I signed up to review Lionel Richie because a friend of mine had seen him live and told me he actually danced on the ceiling, which was a feat I had to see for myself. Arriving at the LG Arena, I feel slightly out of place but with fabulous tickets; beer in hand, I sense this could be a fun night. Luckily, there is no support for tonight’s show as I probably would have missed it, because it has taken forever to get from the car park to the arena let alone purchase a drink.

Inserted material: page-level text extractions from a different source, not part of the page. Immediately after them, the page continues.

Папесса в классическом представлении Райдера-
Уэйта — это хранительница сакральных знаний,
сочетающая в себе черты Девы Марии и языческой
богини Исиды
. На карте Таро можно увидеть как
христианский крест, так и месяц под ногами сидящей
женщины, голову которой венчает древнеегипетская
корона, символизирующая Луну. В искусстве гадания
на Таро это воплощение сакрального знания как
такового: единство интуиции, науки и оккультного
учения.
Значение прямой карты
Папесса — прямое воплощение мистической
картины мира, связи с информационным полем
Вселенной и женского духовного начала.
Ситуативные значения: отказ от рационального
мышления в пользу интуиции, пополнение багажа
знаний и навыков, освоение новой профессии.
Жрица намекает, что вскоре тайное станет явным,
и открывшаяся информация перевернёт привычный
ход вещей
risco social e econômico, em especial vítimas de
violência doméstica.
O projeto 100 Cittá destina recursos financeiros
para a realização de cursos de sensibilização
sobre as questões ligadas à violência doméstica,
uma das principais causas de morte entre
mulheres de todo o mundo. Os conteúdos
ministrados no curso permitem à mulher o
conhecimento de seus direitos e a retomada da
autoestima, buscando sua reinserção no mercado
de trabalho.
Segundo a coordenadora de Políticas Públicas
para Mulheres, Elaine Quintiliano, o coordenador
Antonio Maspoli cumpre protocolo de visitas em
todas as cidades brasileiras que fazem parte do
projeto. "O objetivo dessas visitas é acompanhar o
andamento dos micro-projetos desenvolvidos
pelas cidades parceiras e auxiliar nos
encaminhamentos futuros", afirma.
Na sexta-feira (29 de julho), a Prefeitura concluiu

Just seconds after the lights go down, Lionel walks on stage in an unassuming manner to the shock of most of the audience, who were expecting to tempt the artist out with their cheers. However, once on stage, he runs from side to side encouraging the audience to applaud and be upstanding, posing politely for the photographers. Lionel sits down at the piano and launches into Easy, which is a classic in everyone’s vocabulary, his vocals and playing are fantastic; tonight is looking set to be a treat. At the end of the track, his band are revealed, a collective of five incredibly competent musicians, who then continue with All Around the World and Just Go, his new track featuring Akon. The stage is lacking any fuss, there are screens at the back and overhead that are showing simple visuals when the cameras are not on Lionel or the audience; this ensures you keep your eye on the star of the show, Mr Richie.

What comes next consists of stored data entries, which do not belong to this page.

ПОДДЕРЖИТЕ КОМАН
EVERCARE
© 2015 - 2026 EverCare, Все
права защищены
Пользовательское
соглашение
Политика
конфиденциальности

The set proceeds with Penny Lover and Just For You, before Lionel announces that tonight The Drifters are in the audience, but rather than have them on stage to perform they get the pleasure of watching him. And the next track is pure pleasure, Stuck On You. The audience are on their feet, singing at the top of their voices and relishing every minute. Continuing with Tender Heart, Angel and Ballerina Girl, Richie’s vocals maintain their high standard; however, my mind starts to wonder , thinking about Lionel’s adventures in the Top Gear Liana, as the songs are a little too “middle of the road” for my liking. The pace increases with the faster track Running with the Night, where the guitarist, who looks and plays more like a member of Def Leppard, came into his own, resulting in a vast amount of unnecessary but amusing rock poses. Back to the classic of Say You, Say Me, before Richie sits down to the piano to play three numbers including Hello. Probably one of his most famous tracks, Hello would have been perfect had it been played solely on the piano, regrettably there is an addition of some 80’s electro backing, but yet no clay! Wandering Stranger leads into a brief costume change and a selection of Commodores tracks, Lady (You Bring Me Up) and Brick House, which are as funky as hell, followed by Three Times a Lady and Sail On.

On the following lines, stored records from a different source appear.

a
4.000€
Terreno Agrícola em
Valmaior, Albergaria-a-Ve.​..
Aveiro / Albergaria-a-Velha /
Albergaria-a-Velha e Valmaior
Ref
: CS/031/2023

The last track of the main show is Dancing On The Ceiling, and the arena erupts. You cannot help but dance to this track, and from the actions of Richie and his bass player one big bosomed lady was dancing a little too much, but this added to the fun of the track, including a brief interlude into Van Halen’s Jump. All too soon the track finishes and Richie leaves the stage to a standing ovation, only to return quickly to perform Endless Love, encouraging all the ladies in the audience to sing Diana’s part. The encore continues with Don’t Stop the Music, My Destiny and Truly, all of which keep the momentum going with the finale being left to All Night Long. Yet again, Richie wallops you with an 80’s classic. Despite his failed efforts at encouraging the audience to salsa, Richie has everyone dancing, singing and clapping.
Lionel Richie is a master of a genre which doesn’t always appeal to me, but then I don’t think he is writing music for me. His vocals and enthusiasm are amazing, he moved across the stage with more vigour than musicians half his age and even though he didn’t actually dance on the ceiling he couldn’t have given more to his audience.